Столовая оказалась тѣсной, и часть гостей должны были устроиться за маленькими угловыми столиками, какъ въ ресторанѣ. А гости все прибывали: зашелъ старикъ Локотниковъ, когда-то гремѣвшій, какъ жаyристъ, потомъ молодой юркій пейзажистъ Меню и еще какіе-то художники, которыхъ, кажется, не зналъ и самъ хозяинъ. Ужинъ состоялъ всего изъ одного блюда, — на столъ подана была тридцатифунтовая лососина во всей своей красотѣ. Это было и оригинально, и ново, какъ всегда у Бургардта. Миссъ Гудъ очень смущалась, что нѣтъ ни ростбифа, ни дичи, и старушкѣ казалось, что гости смотрятъ на нее съ нѣмымъ укоромъ, обвиняя въ скаредности. Впрочемъ, она знала, что Красавинъ вообще ѣстъ очень мало, а другіе гости могутъ быть сыты и одной лососиной. Больше всѣхъ ѣла Ольга Спиридоновна, любившая прикушать, а тутъ еще пили шампанское, какъ квасъ, что ей тоже нравилось. Напуганная Шура все посматривала на дверь и виновато улыбалась, встрѣчаясь глазами съ Шипидинымъ, который очутился рядомъ съ Красавинымъ, занявъ по ошибкѣ мѣсто Саханова.

— Представьте себѣ, а я зналъ вашего отца… — припоминалъ Красавинъ, когда хозяинъ ихъ познакомилъ. — Я бывалъ даже у васъ на Охтѣ. Давненько это было…

Красавину нравился "пашконецъ", какъ онъ мысленно назвалъ Шипидина. Неглупый и крѣпкій человѣкъ, напомнившій ему родныхъ заволжскихъ раскольниковъ. И держитъ себя такъ просто и независимо. Вниманіе Красавина къ какому-то юродивому въ поддевкѣ возмущало Саханова и Васяткина до глубины души, точно Шипидинъ обкрадывалъ ихъ. Бургардтъ тоже былъ хорошъ: все время смотритъ на нѣмую англичанку, какъ дуракъ, и, кажется, никого не замѣчаетъ.

— Кажется, завязка романа, — шепталъ Саханову Васяткинъ.

— Очень можетъ быть… — соглашался тотъ. — Только романы Бургардта извѣстны: срокъ — двѣ недѣли.

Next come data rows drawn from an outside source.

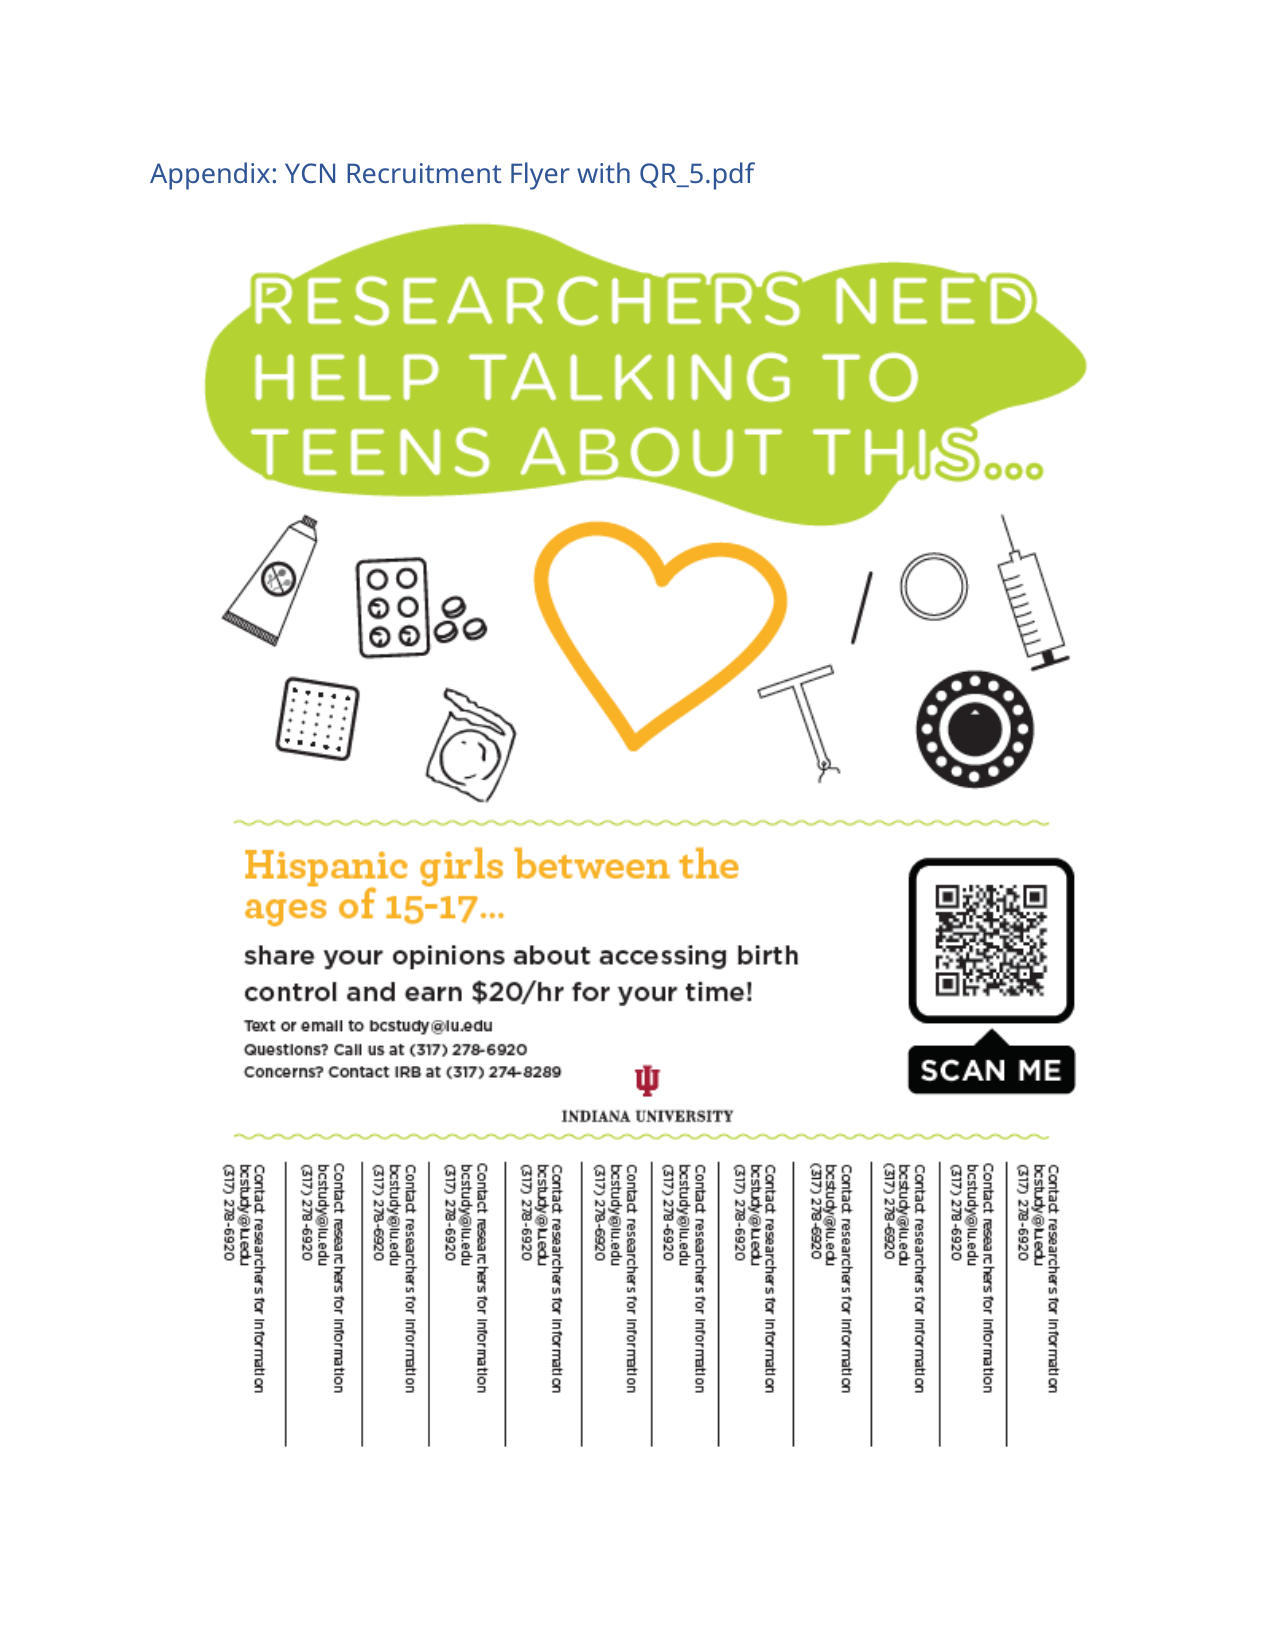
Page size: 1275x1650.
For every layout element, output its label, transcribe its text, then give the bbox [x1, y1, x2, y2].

subtitle Appendix: YCN Recruitment Flyer with QR_5.pdf [150, 154, 1125, 191]
picture [150, 193, 1135, 1474]
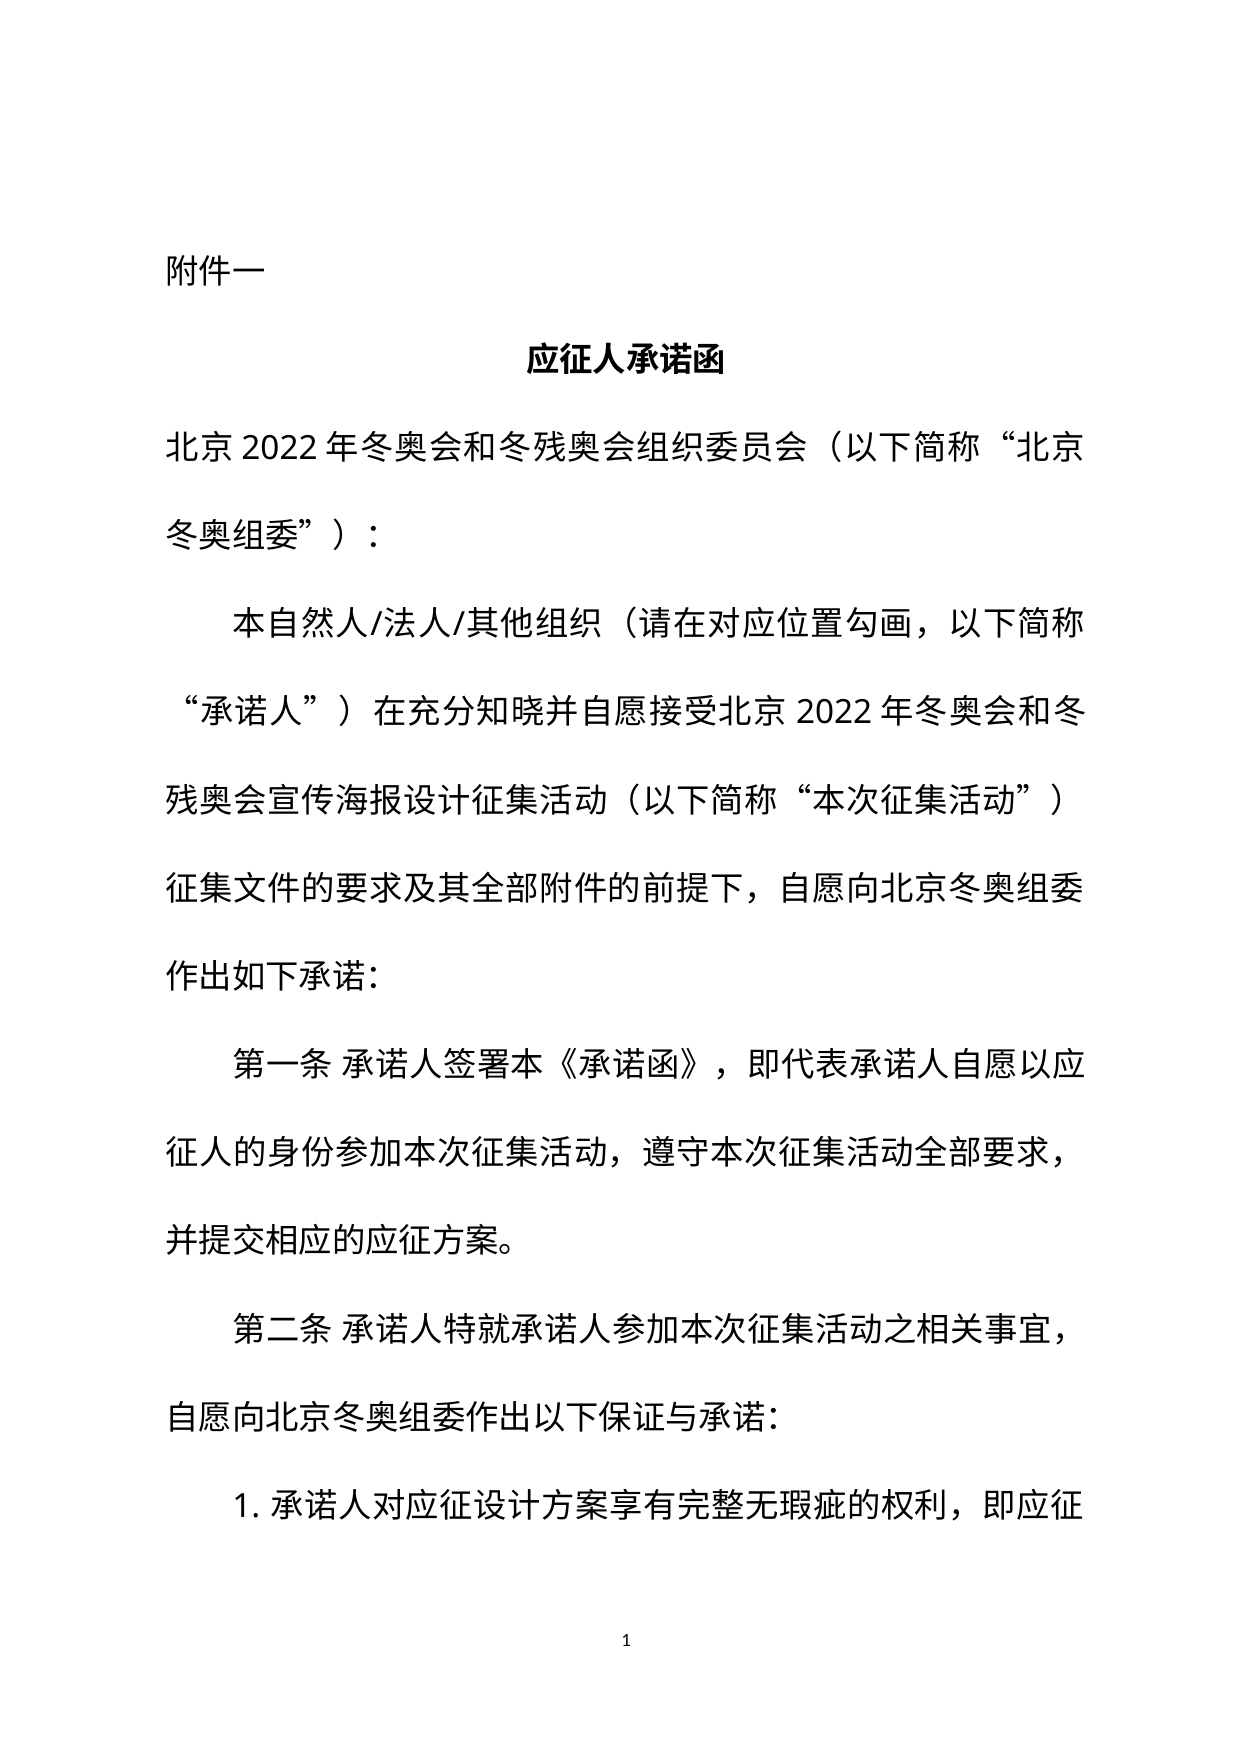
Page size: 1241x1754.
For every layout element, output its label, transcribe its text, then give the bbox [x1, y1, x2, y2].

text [165, 1459, 1087, 1547]
text 第二条 承诺人特就承诺人参加本次征集活动之相关事宜，自愿向北京冬奥组委作出以下保证与承诺： [165, 1282, 1087, 1459]
text 附件一 [165, 225, 1087, 313]
text 北京2022年冬奥会和冬残奥会组织委员会（以下简称“北京冬奥组委”）： [165, 401, 1087, 577]
text 本自然人/法人/其他组织（请在对应位置勾画，以下简称“承诺人”）在充分知晓并自愿接受北京2022年冬奥会和冬残奥会宣传海报设计征集活动（以下简称“本次征集活动”）征集文件的要求及其全部附件的前提下，自愿向北京冬奥组委作出如下承诺： [165, 577, 1087, 1018]
text 第一条 承诺人签署本《承诺函》，即代表承诺人自愿以应征人的身份参加本次征集活动，遵守本次征集活动全部要求，并提交相应的应征方案。 [165, 1018, 1087, 1282]
text 应征人承诺函 [165, 313, 1087, 401]
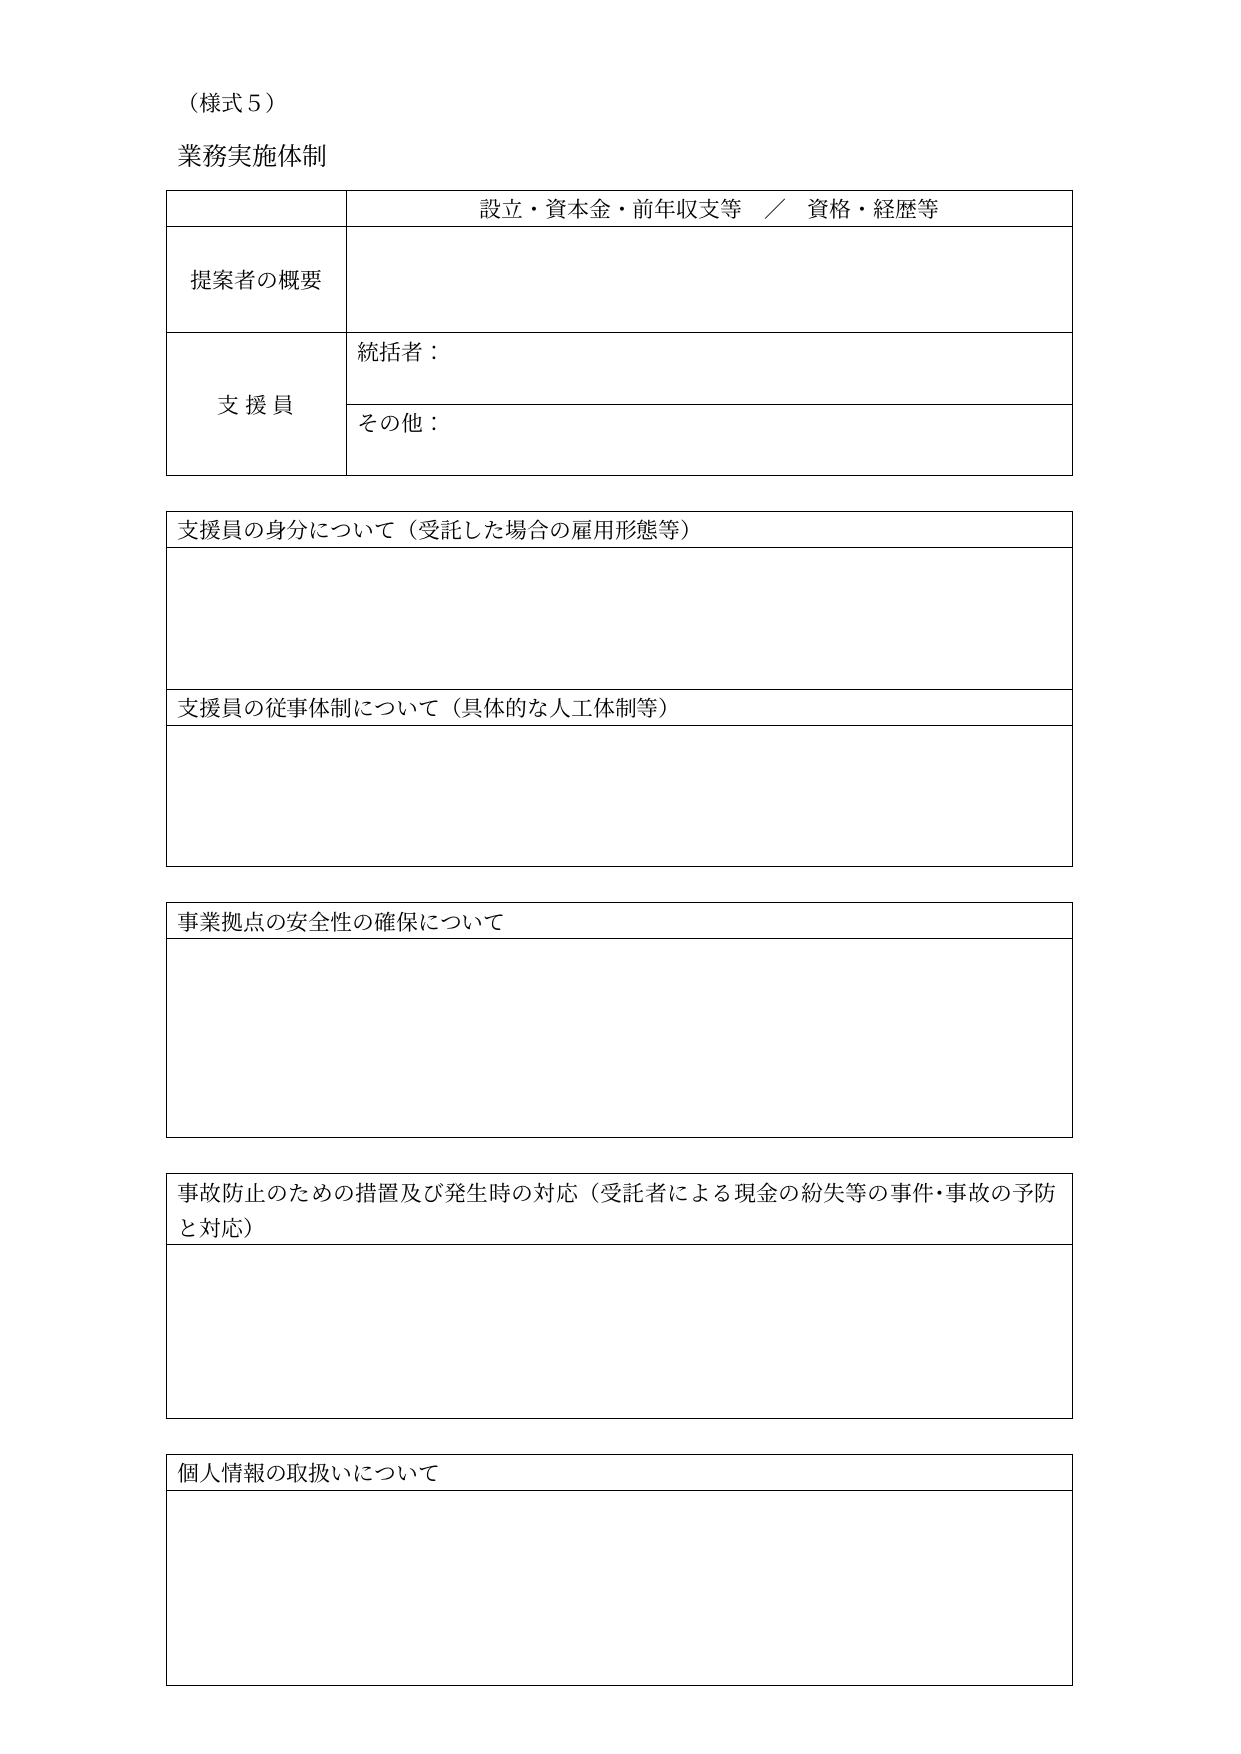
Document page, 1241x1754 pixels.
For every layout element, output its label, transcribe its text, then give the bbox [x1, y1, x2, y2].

table_header 事故防止のための措置及び発生時の対応（受託者による現金の紛失等の事件･事故の予防と対応） [167, 1174, 1072, 1244]
table_cell [167, 548, 1072, 688]
table_cell [167, 939, 1072, 1137]
table_cell [167, 1245, 1072, 1417]
table_header 個人情報の取扱いについて [167, 1455, 1072, 1490]
table_header 支援員の身分について（受託した場合の雇用形態等） [167, 512, 1072, 547]
table_header 事業拠点の安全性の確保について [167, 903, 1072, 938]
table_cell 支援員の従事体制について（具体的な人工体制等） [167, 690, 1072, 724]
table_cell 提案者の概要 [167, 227, 346, 332]
table_cell [347, 227, 1072, 332]
table_cell [167, 1491, 1072, 1685]
text 業務実施体制 [177, 119, 1063, 190]
table_cell 支 援 員 [167, 333, 346, 475]
table_header 設立・資本金・前年収支等 ／ 資格・経歴等 [347, 191, 1072, 226]
table_cell その他： [347, 405, 1072, 475]
table_cell 統括者： [347, 333, 1072, 403]
table_cell [167, 726, 1072, 866]
table_header [167, 191, 346, 226]
text （様式５） [177, 84, 1063, 119]
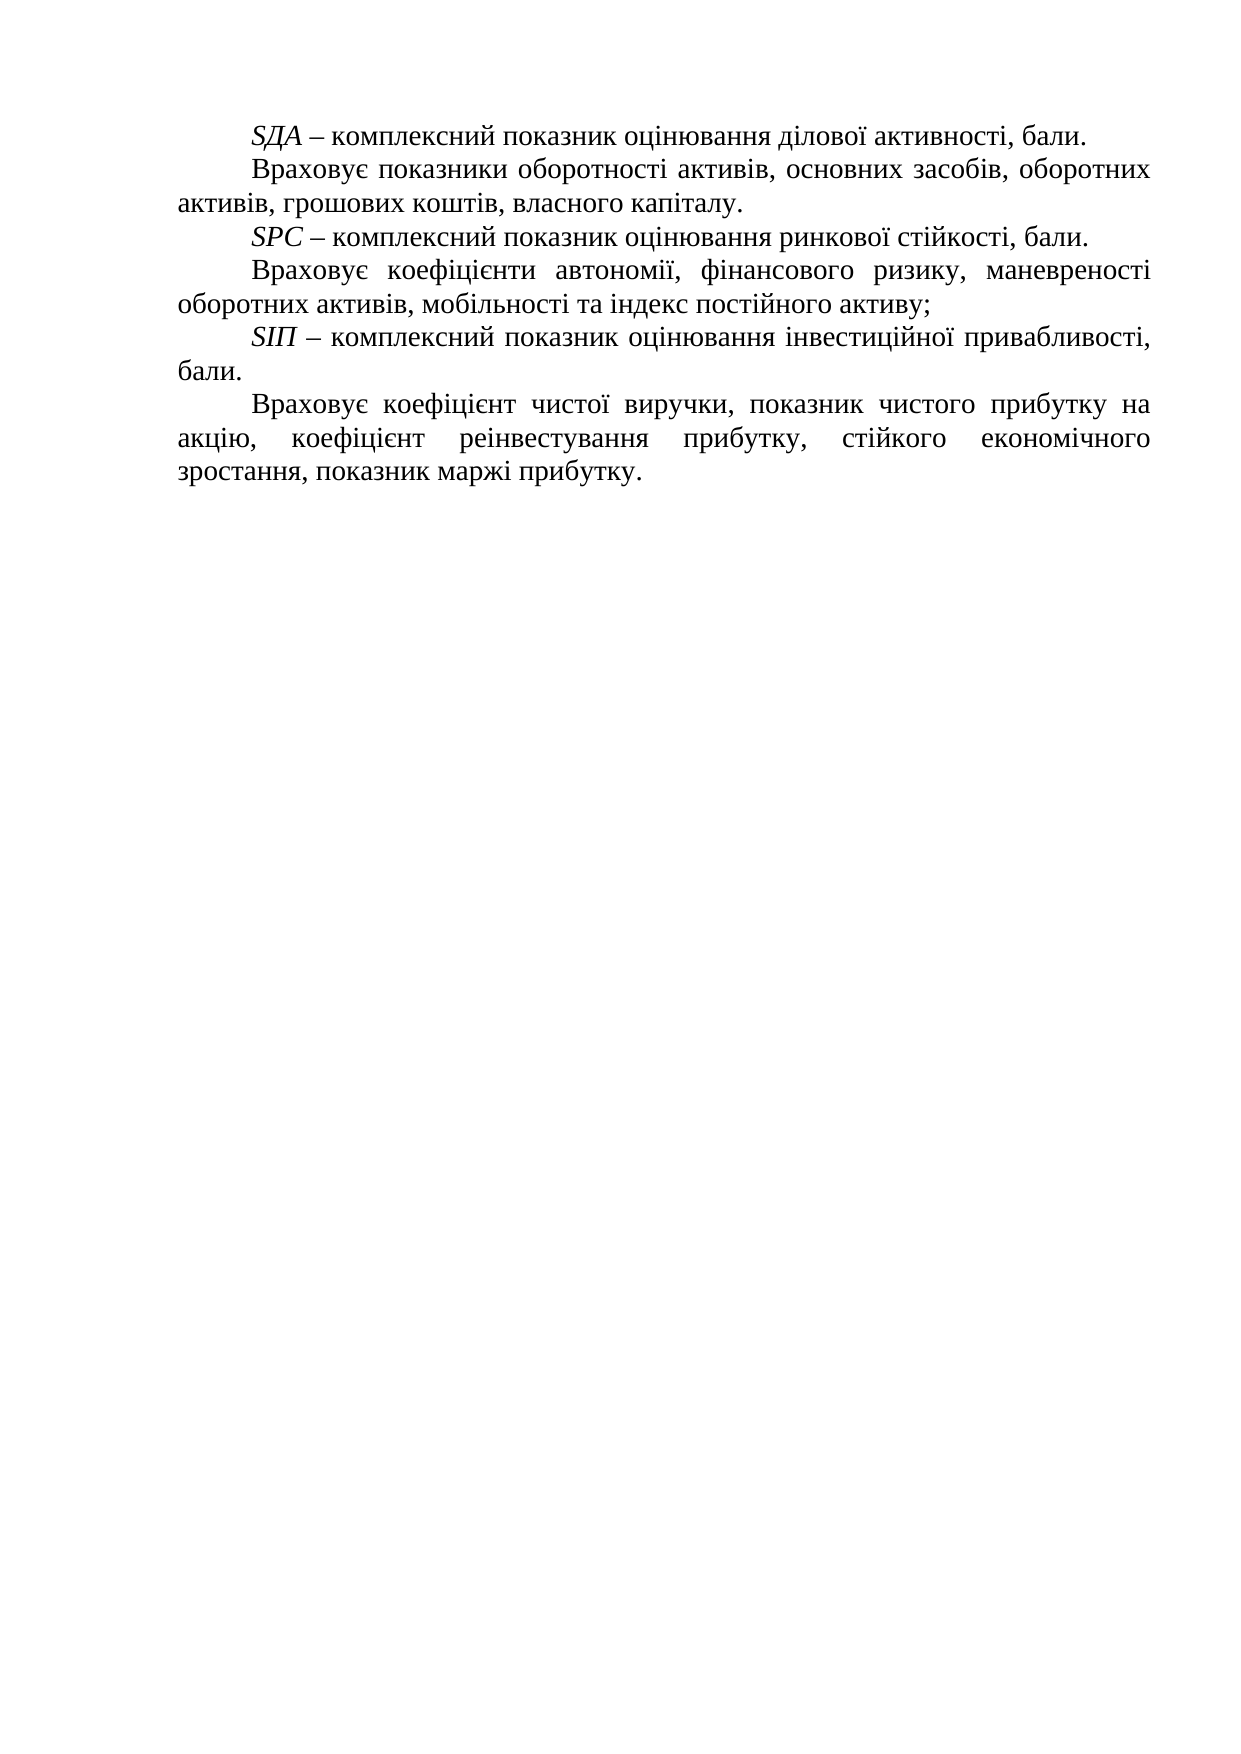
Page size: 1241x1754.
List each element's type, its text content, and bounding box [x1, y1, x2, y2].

Сахановъ, вообще, терпѣлъ сегодня неудачу за неудачей. Сначала пробовалъ заговорить объ искусствѣ, т. е. обругалъ кое-кого изъ отсутствовавшихъ художниковъ, а въ особенности молодежь, впадавшую въ ересь импрессіонизма. Но Красавинъ упорно не желалъ слушать, хотя время отъ времени и смотрѣлъ на него. Пришлось перемѣнить тему. Сахановъ переѣхалъ на свой любимый конекъ и заговорилъ о женщинахъ.

— Одинъ французъ совершенно вѣрно опредѣлилъ, что женщина есть апоѳозъ кривой линіи, — ораторствовалъ Сахановъ съ обычнымъ апломбомъ. — Это очень метко сказано… Не правда-ли?

Но и тутъ вышла неудача. Старикъ Локотниковъ, обозленный на всѣхъ лѣтъ двадцать, замѣтилъ:

— А у меня есть знакомый профессоръ математики, который доказываетъ, что на пощечину нельзя сердиться, потому что на языкѣ математики это только кривая второго порядка… Значитъ, по вашему, Павелъ Васильичъ, всякая женщина есть апоѳеозъ пощечины. Сравненіе немного натянуто, хотя и не хуже другихъ.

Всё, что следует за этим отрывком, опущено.